Eğitim yaşantıları boyunca yapılacak etkinlikler öğrencilerin hatırlama, belleme gibi zihinsel yeteneklerinden ziyade problem çözme, analiz etme, eleştirel ve yaratıcı düşünme türünde üst düzey zihinsel becerilerini de harekete geçirecektir. Dolayısıyla ölçme ve değerlendirme çalışmaları da bu türden zihinsel becerileri yoklamalıdır. Ayrıca değerlendirme sürecine öğrencinin katılması ön plandadır. Öğrenci böylece kendi performansını görerek özelliklerinin farkında olacaktır. Değerlendirme sürecinde öğretmenin görevi, öğrencilerin başarılı, güçlü yanlarını ön plana çıkarmak, geliştirilmesi gereken yönleri konusunda da öğrenciye rehberlik etmek, asla öğrenciler arasında karşılaştırmada bulunmamaktır.
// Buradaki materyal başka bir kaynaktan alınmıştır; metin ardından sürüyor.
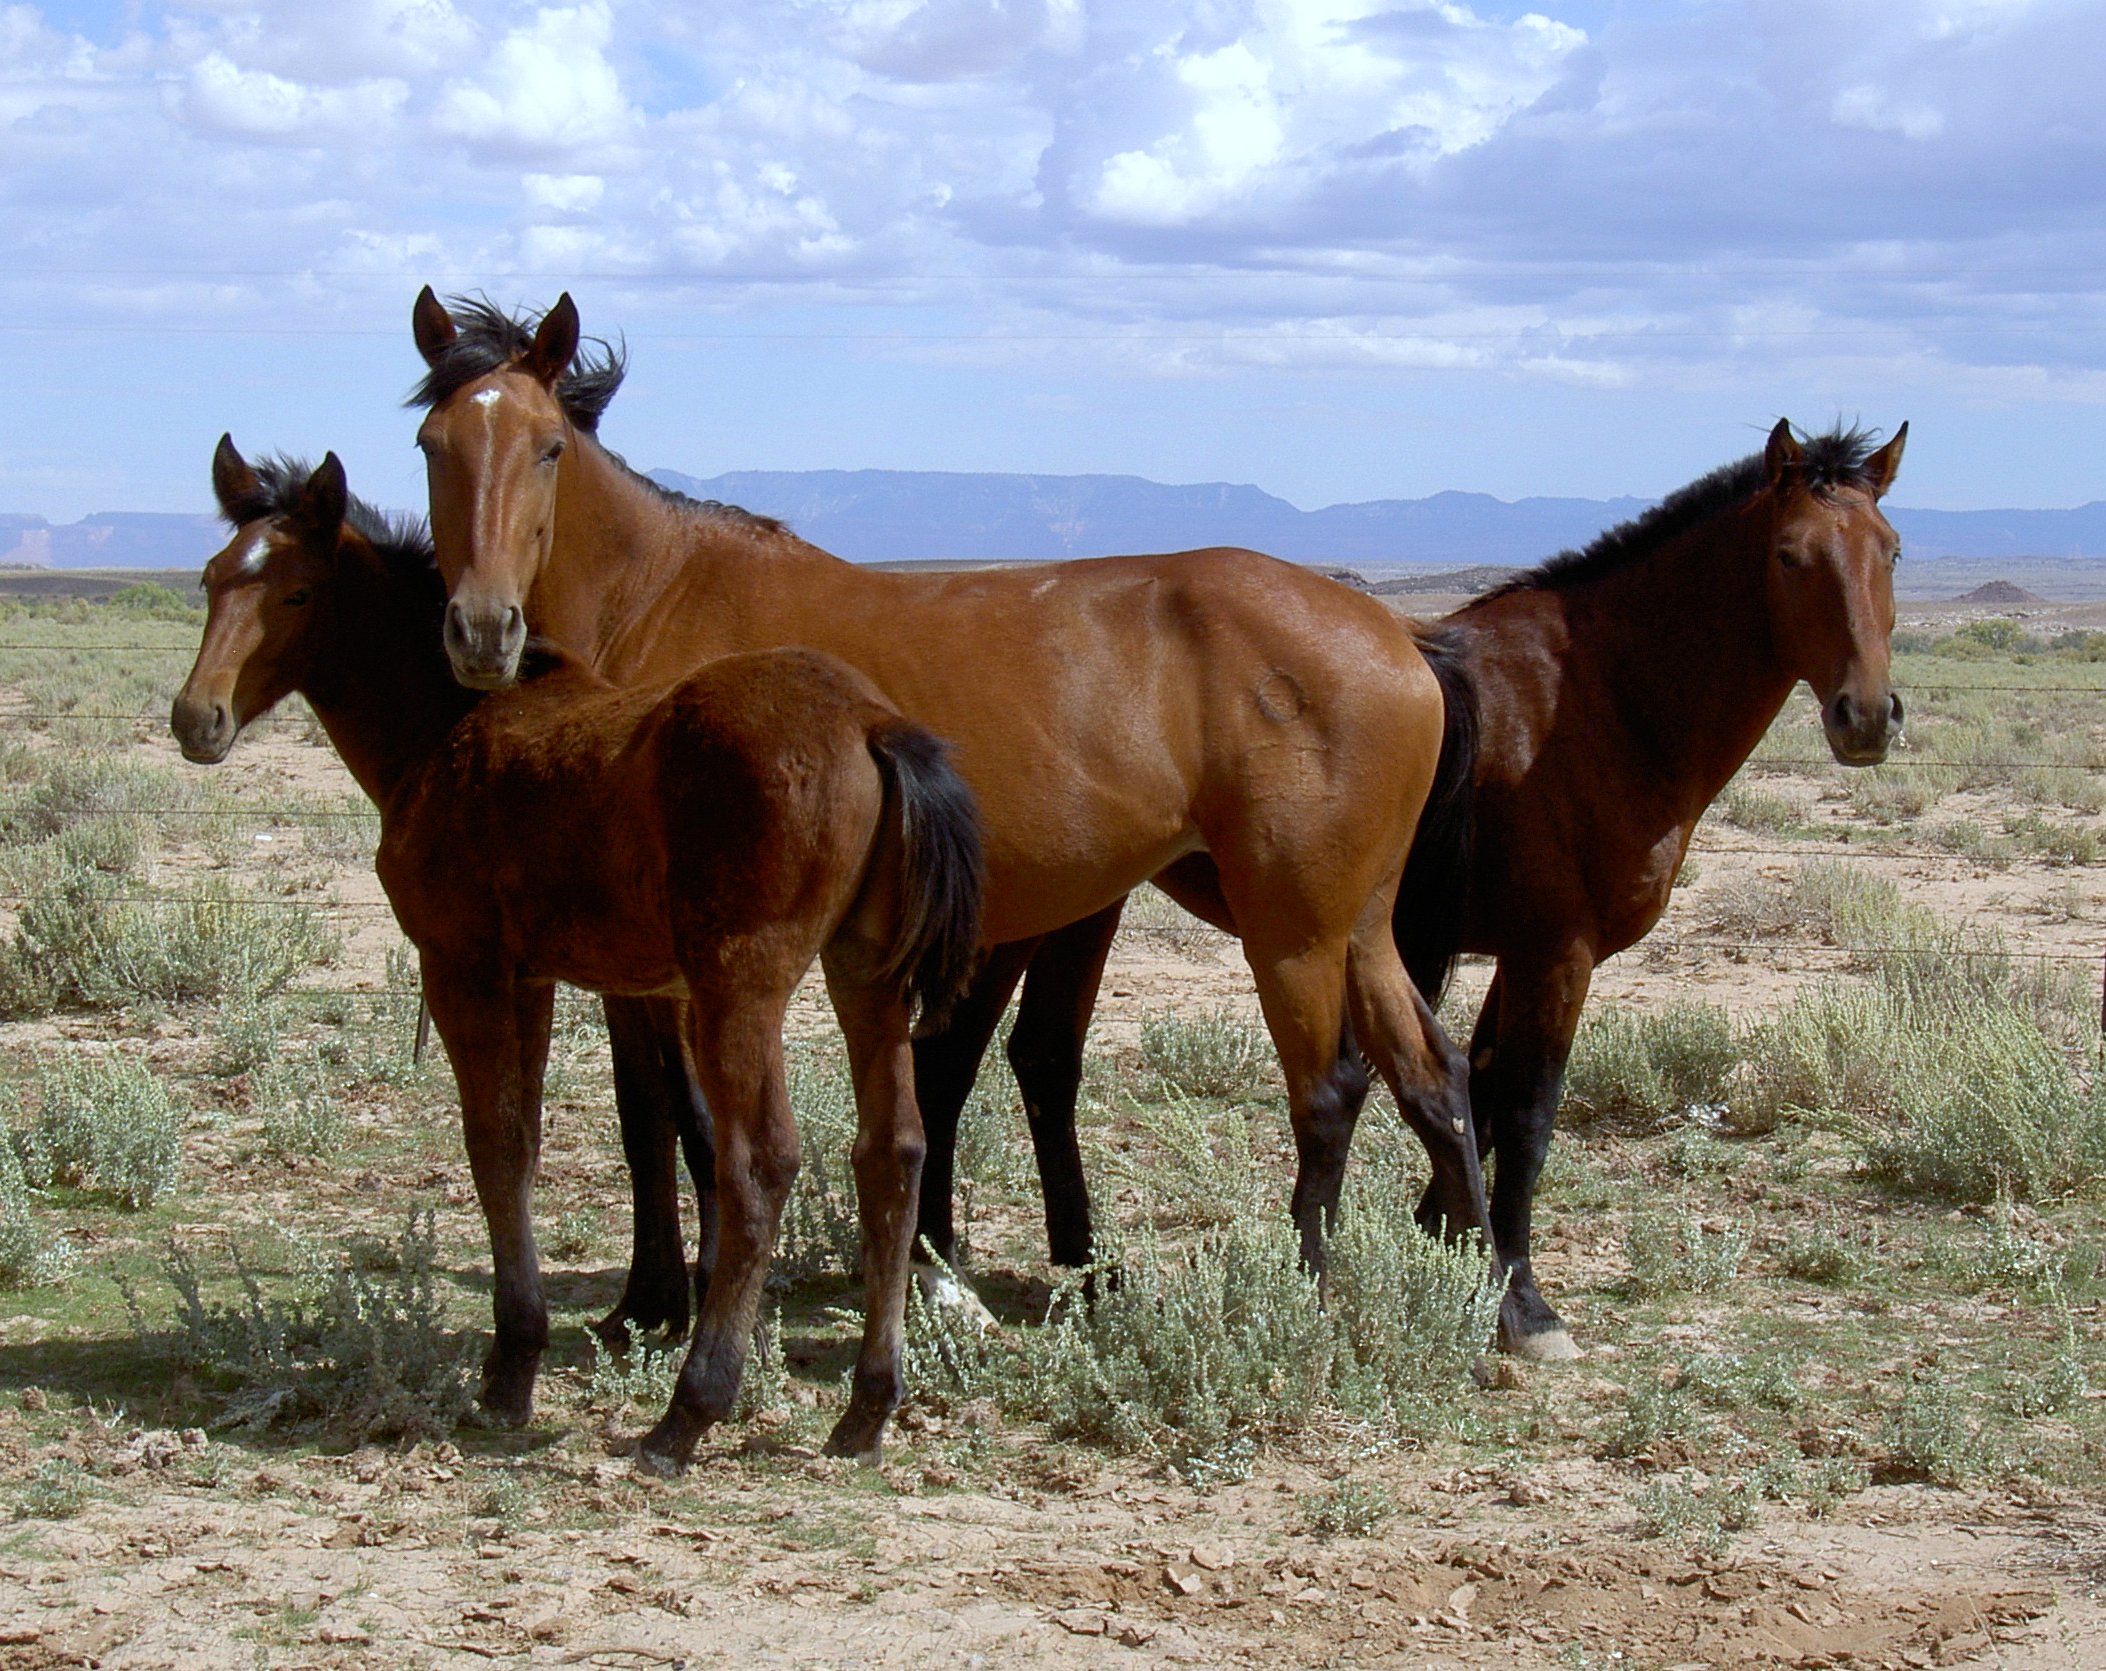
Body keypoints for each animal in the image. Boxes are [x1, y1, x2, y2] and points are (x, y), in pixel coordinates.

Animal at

Bu şekilde yapılan değerlendirme sonucunda;

Güçlü yanlarının veya geliştirilmesi gereken yanlarının bilincinde olan,

Kendi kendini kontrol etme (oto kontrol) becerisi gelişmiş,

Eleştirel ve yaratıcı düşünebilen, problemleri belirleyip çözüm yolları üretebilen,

Öğrenmeye hevesli, akademik benlikleri yüksek bireyler yetiştirmek mümkün olabilir

Yapılandırmacı öğrenme modeline dayalı yeni ilköğretim programı ile getirilen yenilikler şöyle özetlenebilir:

1. Yeni öğretim programlarında, içerik düzenlenirken genellikle tematik bir yaklaşım söz konusundur ve bu çerçevede öğrenme alanları belirlenmiştir. Belirlenen ara disiplinler birbiriyle ilişkilendirilmiştir.

2. Öğrenme ürünleri için kullanılan “amaç”, “hedef”, “hedef davranış” terimleri yerine “kazanım” kavramı kullanılmıştır.

3. Yeni programda özellikle “Temel Beceriler” adı altında beceriler ön plana çıkarılmış ve bunlardan “eleştirel düşünme, yaratıcı düşünme, iletişim, problem çözme, karar verme, bilgi teknolojilerini kullanma, girişimci olma, kişisel ve sosyal değerlere önem verme, Türkçe’ yi doğru, etkili ve güzel kullanma gibi beceriler vurgulamıştır.

4. Yeni programlarda öğrenme-öğretme sürecinde somut araç gereç kullanımı özendirilmektedir. Ayrıca, öğretmenin görevleri ayrıntılı olarak verilmiştir. Öğrencilerin araştırma-sorgulama, problem çözme ve karar verme süreçlerine katılmalarını sağlayacak etkinliklerin kullanılması önerilmiş ve işbirlikli öğrenme stratejilerinin gerektiği düzeyde kullanılması öngörülmüştür. Etkinliklerin geliştirilmesinde çoklu zeka kuramının kullanılması üzerinde durulmuştur.

5. Yeni programda öğrenciye dinleyen, alıştırma yapan ve sorulara cevap veren bir rol yerine, sorular soran, problem kuran, problem çözen, bir bilim insanı gibi gereksinim duyulan bilgiyi ortaya çıkarmaya ve değerlendirmeye yönelik faaliyetlere girişen, etkinlikler yoluyla kendi bilişsel yapısını oluşturan aktif bir rol öngörülmüştür.

6. Yeni öğretim programında öğretmene “öğreticilik” rolü yerine, “ortam düzenleyici, yönlendirici veya kolaylaştırıcı” rolleri öngörülmüştür.

7. Yeni programda ölçme-değerlendirme sadece ürünü değil, süreci de değerlendirmeye dönük ele alınmıştır. Hem öğrencinin kendi değerlendirmesi için hem de öğretmenin öğrenciyi değerlendirmesi için değişik ölçme aracı örneklerine yer verilmiştir (Hotaman, 2008; 7).